Jonah Sutton-Morse

Jonah Sutton-Morse

History

I’ve been listening to some Irish Republican songs recently (Come Out Ye Black and Tans, Men Behind the Wire, etc) and filling the kiddos in on bits of the history and violence that filled the news when I grew up. (On that note, Stan Rogers, always a surprising source of excellent music, has “House of Orange” which I think is a right song for The Troubles). So I was interested to see this line from a reader of John Gruber’s Daring Fireball “Because the UK includes Northern Ireland, which has an open border with the Republic of Ireland, and the RoI is part of the EU, and the border MUST remain open for historical reasons, …“. What are those historic reasons? Hundreds of years of bloody guerilla civil war.

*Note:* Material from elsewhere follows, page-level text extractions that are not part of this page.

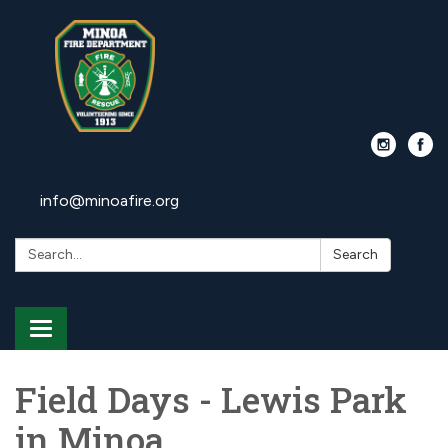
info@minoafire.org
Search:
Search
Toggle
navigation
Field Days - Lewis Park
in Minoa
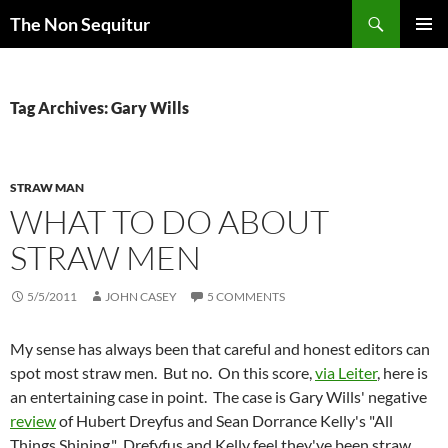
Skip
Search
The Non Sequitur
to
PRIMAR
content
MENU
Tag Archives: Gary Wills
STRAW MAN
WHAT TO DO ABOUT
STRAW MEN
5/5/2011
JOHN CASEY
5 COMMENTS
My sense has always been that careful and honest editors can
spot most straw men. But no. On this score,
via Leiter
, here is
an entertaining case in point. The case is Gary Wills' negative
review
of Hubert Dreyfus and Sean Dorrance Kelly's "All
Things Shining." Drefyfus and Kelly feel they've been straw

Anyway, I don’t have a big point to make here - I’m not an expert in Irish Republican history and pointing out the U2 sang Bloody Sunday and also ended up in another notweorthy Apple News story years ago is pretty irrelevant, but also that throwaway sentence (which was probably intentional understatement, this isn’t a critique of either Daring Firreball or the commenter) triggered a few other thoughts and an educational moment with my kids, and frankly the fact that Apple packaging is being determined by risings hundreds of years ago and the different fights that have been etched in history ever since actually does seem relevant in various ways today. At the very least, it’s an argument for the ways in which history continues to haunt us for a very long time, and people who act without considering historical precedent are likely to find themselves re-learning some lessons at some point. And that, in and of itself, is a useful lesson, or reminder.